| The problem |
Using the records below, write out only the lines from the line containing "TILMELD NYHEDSBREV" up to and including the line containing "wat een extra verantwoordelijkheid met zich", exactly, with no pictures.

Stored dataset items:
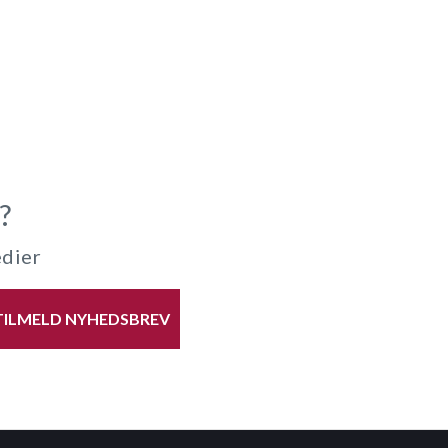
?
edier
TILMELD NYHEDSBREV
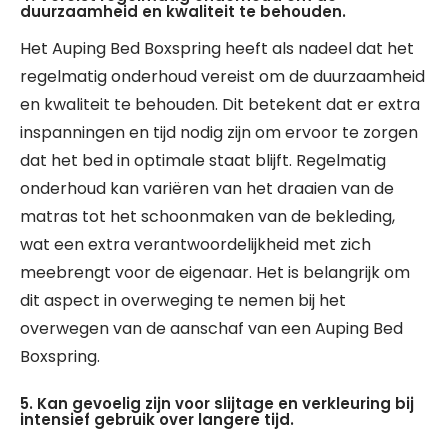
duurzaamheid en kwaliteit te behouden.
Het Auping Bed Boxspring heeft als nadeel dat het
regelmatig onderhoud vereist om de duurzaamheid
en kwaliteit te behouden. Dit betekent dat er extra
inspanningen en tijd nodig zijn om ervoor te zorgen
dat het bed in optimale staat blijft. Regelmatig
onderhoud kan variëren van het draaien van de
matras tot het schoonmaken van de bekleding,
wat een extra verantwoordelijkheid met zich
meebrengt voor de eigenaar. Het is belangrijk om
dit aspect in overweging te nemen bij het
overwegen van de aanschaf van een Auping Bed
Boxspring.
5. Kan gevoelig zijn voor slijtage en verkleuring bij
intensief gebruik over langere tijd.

| Solution below |
TILMELD NYHEDSBREV
duurzaamheid en kwaliteit te behouden.
Het Auping Bed Boxspring heeft als nadeel dat het
regelmatig onderhoud vereist om de duurzaamheid
en kwaliteit te behouden. Dit betekent dat er extra
inspanningen en tijd nodig zijn om ervoor te zorgen
dat het bed in optimale staat blijft. Regelmatig
onderhoud kan variëren van het draaien van de
matras tot het schoonmaken van de bekleding,
wat een extra verantwoordelijkheid met zich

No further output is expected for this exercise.